Your output must hold every entry exactly as written and none of the pictures.

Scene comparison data
------

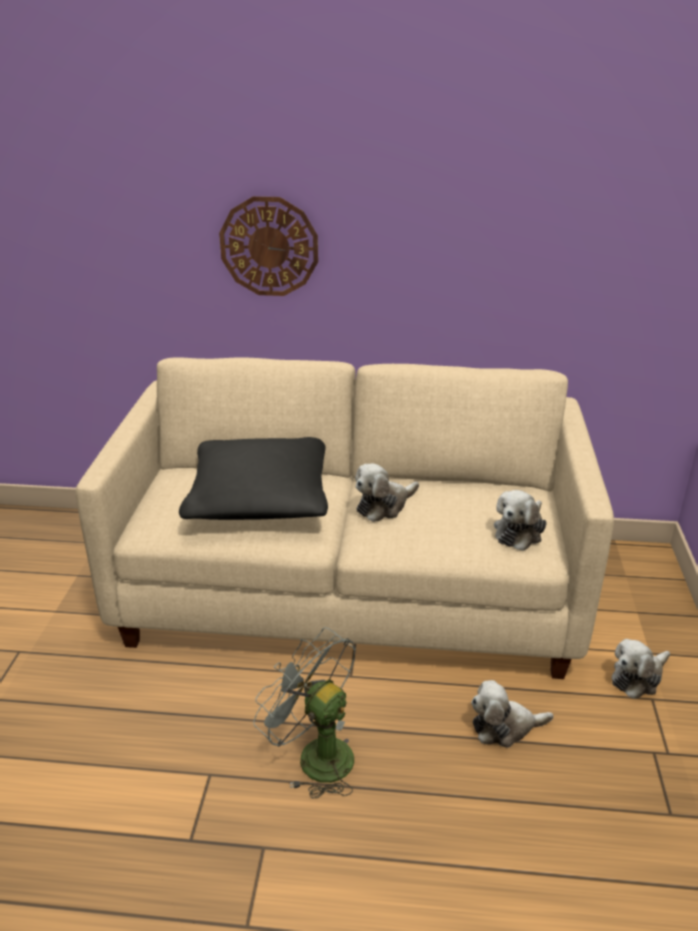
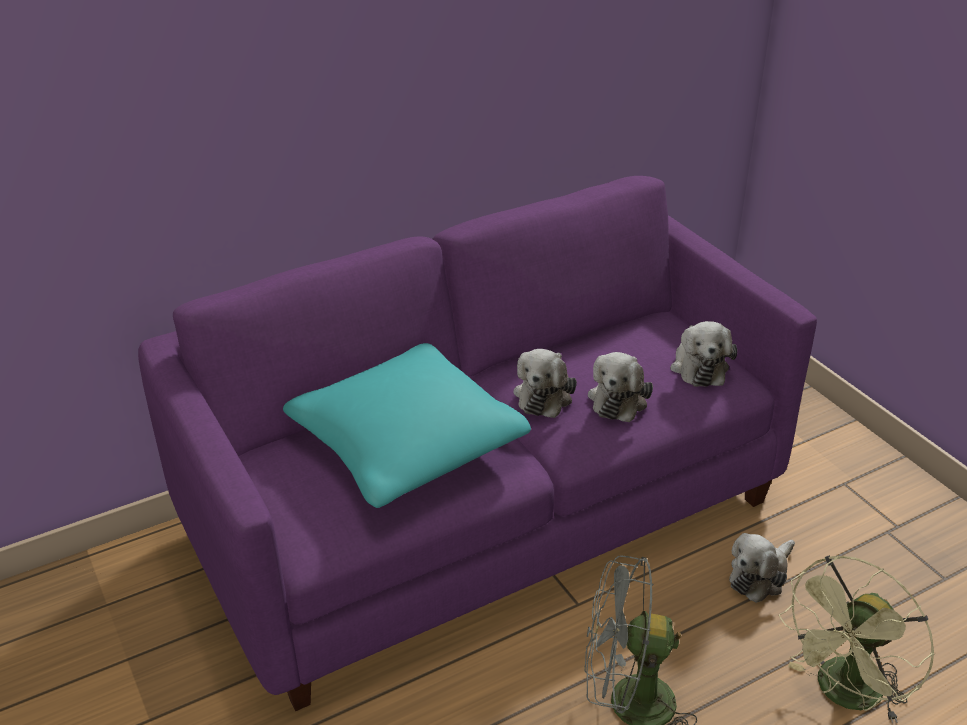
camera: 35 degrees left, 5 degrees up
beige sofa [76,357,614,679] -> purple sofa [138,176,817,711]
black pillow [179,437,328,520] -> turquoise pillow [283,343,531,508]
wall clock [219,196,318,296] -> none
plush toy [612,639,670,699] -> plush toy moved to [588,352,653,422]
none -> green fan [779,555,935,724]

------

▶ **EXERCISE RESPONSE**
camera: 35 degrees left, 5 degrees up
beige sofa [76,357,614,679] -> purple sofa [138,176,817,711]
black pillow [179,437,328,520] -> turquoise pillow [283,343,531,508]
wall clock [219,196,318,296] -> none
plush toy [612,639,670,699] -> plush toy moved to [588,352,653,422]
none -> green fan [779,555,935,724]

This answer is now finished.